By Marc Fisher
Thursday, January 12, 2006; B01
For several years now, some of Marion Barry's friends have been concerned that he was back on the stuff. Off and on, they've told him they suspected and begged him to get help. When he spurned their love, some of them decided that the only thing they could do for him was to cut him off, walk away, stop letting him think he could handle it all, stop enabling.
He found himself without work, without his entourage. After the murky 2002 incident in which police found Barry sitting in his Jaguar with a small amount of crack cocaine, the four-time mayor knew well enough to back out of his candidacy for an at-large seat on the D.C. Council. After that, his wife left him and he ended up in a small apartment, alone.
About the best thing you can say about Marion Barry is that although he ran a government that handed out contracts to a whole lot of people who had never before had much money, he never took for himself. When he ran for council from Ward 8 in 2004, he needed the salary.
But when Barry launched that bid to return to elective office, many of those who had always stood by him absented themselves.
Of course, Barry won anyway, because he is a master campaigner, because despite his increasingly frail body, he still had some of the old magic, because a vote for Barry was still a poke in the eye to the powers that be, because Ward 8 in Southeast Washington is still home to thousands of people whose eyes sparkle when they talk about how Barry gave them their first summer job, back in the day.
And now he's gone and disappointed even those people, testing positive for drug use, sources told The Post's Yolanda Woodlee and Carol D. Leonnig. Cocaine, again.
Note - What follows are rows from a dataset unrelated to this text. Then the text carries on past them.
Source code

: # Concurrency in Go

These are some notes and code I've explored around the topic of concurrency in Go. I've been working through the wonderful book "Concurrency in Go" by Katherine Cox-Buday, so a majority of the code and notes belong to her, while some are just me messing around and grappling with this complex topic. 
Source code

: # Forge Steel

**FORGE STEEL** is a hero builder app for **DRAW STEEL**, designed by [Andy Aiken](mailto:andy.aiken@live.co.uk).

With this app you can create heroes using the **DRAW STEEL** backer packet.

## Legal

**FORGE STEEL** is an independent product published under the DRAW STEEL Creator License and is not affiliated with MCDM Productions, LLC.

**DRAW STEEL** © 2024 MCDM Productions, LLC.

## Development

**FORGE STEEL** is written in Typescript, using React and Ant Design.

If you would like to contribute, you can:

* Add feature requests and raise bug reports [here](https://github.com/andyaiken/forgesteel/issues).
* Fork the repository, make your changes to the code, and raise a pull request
We all know fakers, liars who are so brilliant and so attractive and so good at what they do that we suppress the evidence of their misdeeds and tell ourselves that everything will work out. And then they go and do something stupid and we pretend we didn't know it was coming. I had a friend who was much like Barry in his overwhelming charisma and dazzling mind. Everybody loved David, adored him so much that when he began spiraling into self-destruction, we assured ourselves that he could manage it. And then my friend killed himself, and too many of us made believe it was a surprise.
Now here's one of Barry's good friends, who decided a couple of years ago to separate himself from the man he'd worked with for four decades: "I tried everything. I tried being his friend, I tried being tough with him. I stopped giving him the money I'd been giving. He wouldn't listen. I finally had to admit to myself that staying connected with him was encouraging him to live that double life." Cutting Barry off didn't necessarily push him to face his addiction, but it let this friend carry on knowing that he was no longer enabling the ex-mayor.
In a warped, small way, we are all responsible for Barry's continuing addiction to risk. When we vote for this gaunt old man, when we write news stories about his escapades, when we share jokes about him, we are joining in the fantasy -- the ludicrous notion that he is a superman who can make things happen in this dysfunctional city even while he destroys himself with drugs. We did it again last month, when he staged a little stunt to "save" the D.C. baseball stadium and we hailed the return of the Mayor for Life.
Friends, colleagues, reporters, we've all dutifully listened and repeated his rhetoric about how he's clean now, he's found God, he drinks nutritious fruit juices, he attends his 12-step meetings. And he withered away before our eyes.
But now, even some of those who voted for him more times than they can recall say it's over, enough.
"The only time I was ashamed to say I was from Washington, D.C., was when he got reelected mayor," says Ray Moore, a retired head of the grounds department at Gallaudet University who now lives in one of the city's senior housing complexes, Harvard Towers. "I'm a recovered addict, so I know about what he's going through. But he had his chances -- better chances than anybody else had. He did it to himself. And the people let him get away with so much."
Just last week, Barry told a bizarre tale of being robbed in his apartment by two kids whom he announced he loved and would not hold responsible for their act. However odd the story was, many people decided to pretend that everything was okay. Just move along, folks, nothing to see here.
In 1998, when Barry was sounding like he might run for a fifth term as mayor, I traveled with him to Harvard Towers, where the old ladies giggled like schoolgirls to see him. Moore remembers: "They had lipstick on and makeup on. They had their hair fixed for him. I told them, 'You won't see him after he's elected,' but they didn't care."
Barry's star power won him bye after bye. When he went to jail in the early 1990s, when members of his administration went to jail, when his women seemed to be tucked away in every ward, when the District sank so deep people thought it would never come back -- always, he was still the sharecropper's son who came up from the streets to create more black prosperity than probably anybody else in American history, and that somehow excused the rest.
Now he's a 69-year-old man with a cocaine problem, poor health and an arrogance that led him to ignore the tax man year after year.
He needs to resign from the council, for he has finally disgraced his office one time too many.
If he needs a judge to help him make that decision, so be it. And if Barry still declines to see how far he has fallen, then maybe he deserves another dose of prison. Not that it will turn him around, not even that it will send a message to the city's young people. But because we live in a society of laws, and even the brightest of stars must follow the occasional rule.
Ray Moore and just about everyone else I spoke to at Harvard Towers yesterday ended up using the same word: "Enough."